Litosfer, tektonik plakalarla (geniş kayalık malzeme paftaları) bölünen sert dış tabakayı oluşturan kabuk ve en üstteki manto (çoğunlukla peridotitten oluşur) içerir. Bu tektonik plakaların hareketi (birbirine çarpışma ve birbirine kayma), derin deniz riftleri, volkanlar, lav akıntıları ve dağ binası gibi jeolojik olaylara neden olduğu söyleniyor. Litosfer yukarıdaki atmosfer ve aşağıda astenosfer ile çevrilidir. Litosfer en kat kat olarak kabul edilmesine rağmen elastik olduğu düşünülmektedir. Bununla birlikte, elastikiyeti ve sünekliği, astenosferden çok daha azdır ve stres, sıcaklık ve yeryüzü eğriliğine bağlıdır. Bu katman, yüzeyin 80 km'den 250 km altına kadar uzanır ve komşusu (astenosfer), yaklaşık 400 ° C [iii] daha serin bir çevre olarak kabul edilir.
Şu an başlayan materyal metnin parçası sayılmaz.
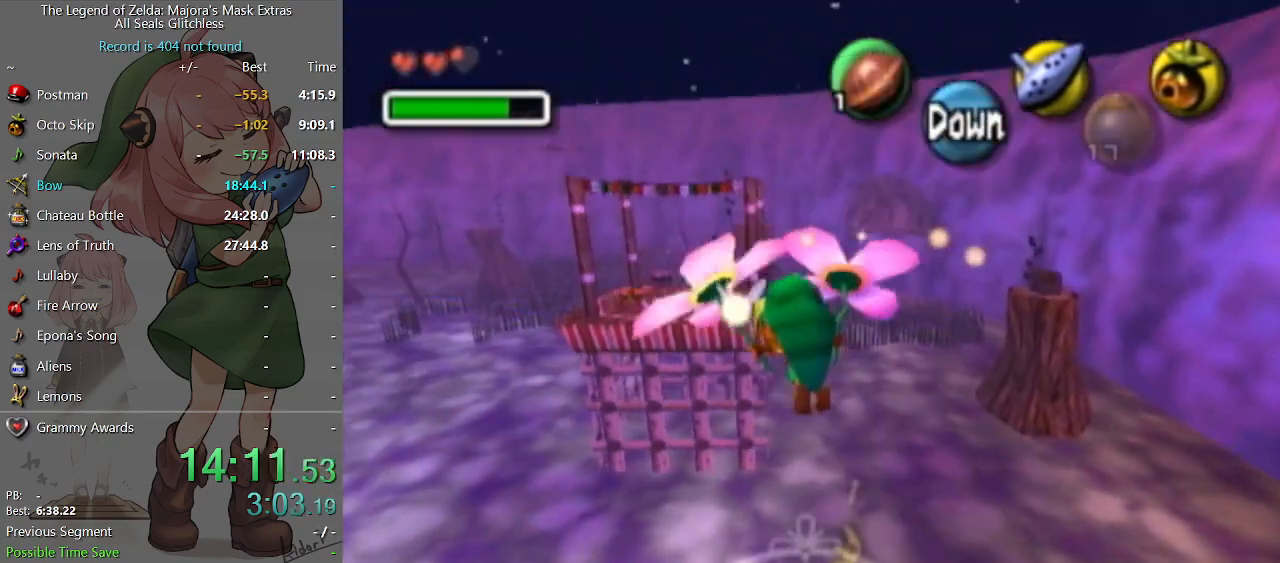
{"buttons": [], "left_stick": "up", "right_stick": "center", "events": [[400, "left_stick", "up"]]}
Litosferin aksine, astenosferin daha sıcak olduğu düşünülmektedir, e. 300 ila 500 derece arasında. Bunun nedeni, kısmen erimiş kaya içeren bazı bölgelerle astenosfer çoğunlukla sağlam olmasıdır.Astenosferin viskoz ve mekanik açıdan zayıf olarak kabul edilmesine katkıda bulunan madde. Bu nedenle, doğanın üst sınırı olan litosferden daha sıvı olduğu kabul edilirken, alt sınırı mezosferdir. Astenosfer, yeryüzü yüzeyinin 700 km altındaki derinliğe kadar uzanabilir. Mezosferi oluşturan sıcak malzemeler, astenosferde ısınırlar, astenosferdeki kayaçların erimesine (yarı akışkan) neden olurlar; bununla birlikte sıcaklıklar yeterince yüksektir. Astenosferin yarı akışkan alanlar tektonik plakaların litosferde hareket etmesini sağlar [iv].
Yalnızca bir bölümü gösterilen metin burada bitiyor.